庭に関することならなんでも揃ってて見てるだけで楽しいお店でした。
木村植物園を出て熊野神社のある通りへ
熊野神社
宗遠が平家追討の帰路に紀州熊野権現に詣で、御神体を蓑で包んで持ち帰り勧請。
守護役として現地の武士蓑島氏を土屋に招き、現在でも神社の周囲には蓑島姓が多いです。
蓑島氏が蓑で包んで持ち帰った
という早口言葉みたいな解釈でOKかな?
足場かかってて見えづらいですがここにも説明板
土屋氏は中村党の中では土肥氏と並んで吾妻鏡などの史料に記述が多く
その動向が比較的よく知られている一族です。
源頼朝の旗上げから鎌倉幕府成立に一族をあげて協力し、
和田合戦で養子義清が和田方について討たれたり、宗遠がとつぜん梶原家茂(梶原景時の孫)を◯してしまったり、
血の気が多くていろいろマズいこともありましたが幕府内で重要なポジションを保ち続けました。

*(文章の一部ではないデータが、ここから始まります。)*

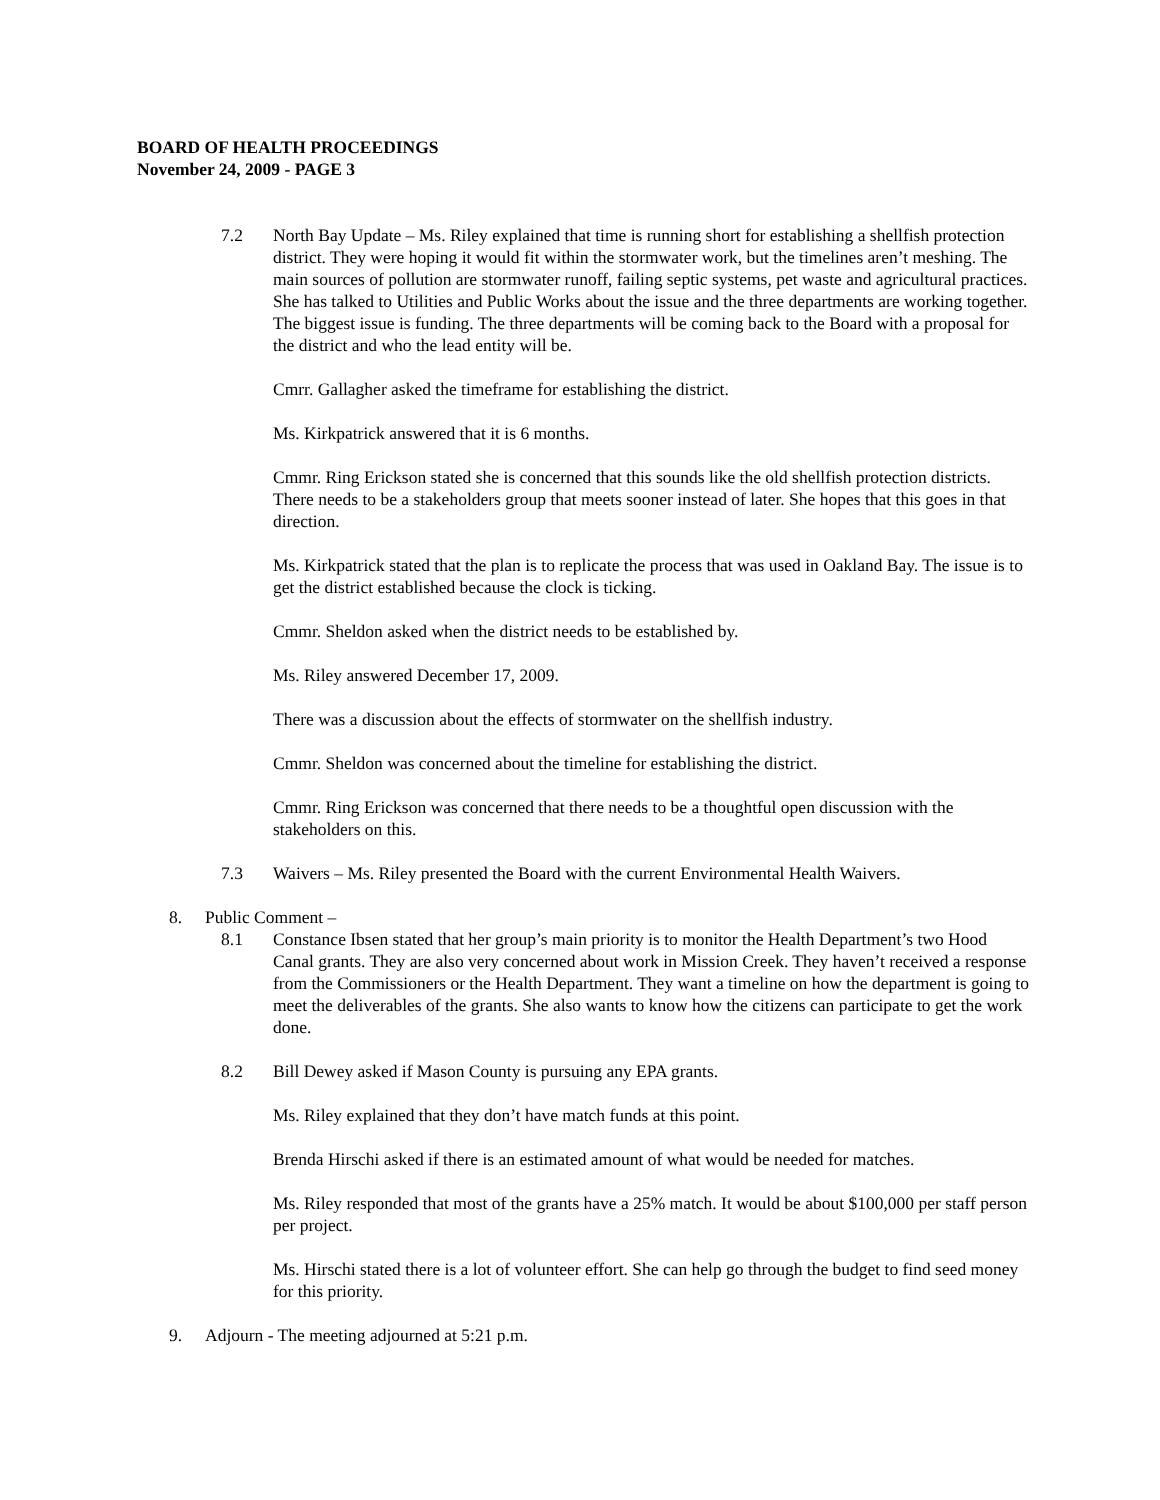BOARD OF HEALTH PROCEEDINGS
November 24, 2009 - PAGE 3
7.2 North Bay Update – Ms. Riley explained that time is running short for establishing a shellfish protection district. They were hoping it would fit within the stormwater work, but the timelines aren’t meshing. The main sources of pollution are stormwater runoff, failing septic systems, pet waste and agricultural practices. She has talked to Utilities and Public Works about the issue and the three departments are working together. The biggest issue is funding. The three departments will be coming back to the Board with a proposal for the district and who the lead entity will be.
Cmrr. Gallagher asked the timeframe for establishing the district.
Ms. Kirkpatrick answered that it is 6 months.
Cmmr. Ring Erickson stated she is concerned that this sounds like the old shellfish protection districts. There needs to be a stakeholders group that meets sooner instead of later. She hopes that this goes in that direction.
Ms. Kirkpatrick stated that the plan is to replicate the process that was used in Oakland Bay. The issue is to get the district established because the clock is ticking.
Cmmr. Sheldon asked when the district needs to be established by.
Ms. Riley answered December 17, 2009.
There was a discussion about the effects of stormwater on the shellfish industry.
Cmmr. Sheldon was concerned about the timeline for establishing the district.
Cmmr. Ring Erickson was concerned that there needs to be a thoughtful open discussion with the stakeholders on this.
7.3 Waivers – Ms. Riley presented the Board with the current Environmental Health Waivers.
8. Public Comment –
8.1 Constance Ibsen stated that her group’s main priority is to monitor the Health Department’s two Hood Canal grants. They are also very concerned about work in Mission Creek. They haven’t received a response from the Commissioners or the Health Department. They want a timeline on how the department is going to meet the deliverables of the grants. She also wants to know how the citizens can participate to get the work done.
8.2 Bill Dewey asked if Mason County is pursuing any EPA grants.
Ms. Riley explained that they don’t have match funds at this point.
Brenda Hirschi asked if there is an estimated amount of what would be needed for matches.
Ms. Riley responded that most of the grants have a 25% match. It would be about $100,000 per staff person per project.
Ms. Hirschi stated there is a lot of volunteer effort. She can help go through the budget to find seed money for this priority.
9. Adjourn - The meeting adjourned at 5:21 p.m.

鎌倉幕府滅亡後は明徳の乱や上杉禅秀の乱などで大きなダメージを受け、一族は土屋の地を追われます。
そのためこの地には土屋姓がほとんど残っていません。
土屋を追われた一族は甲斐や伊豆に逃れ、やがて全国に土屋姓が広がりました。
武田二十四将に子孫土屋昌続が名を連ねているのは有名です。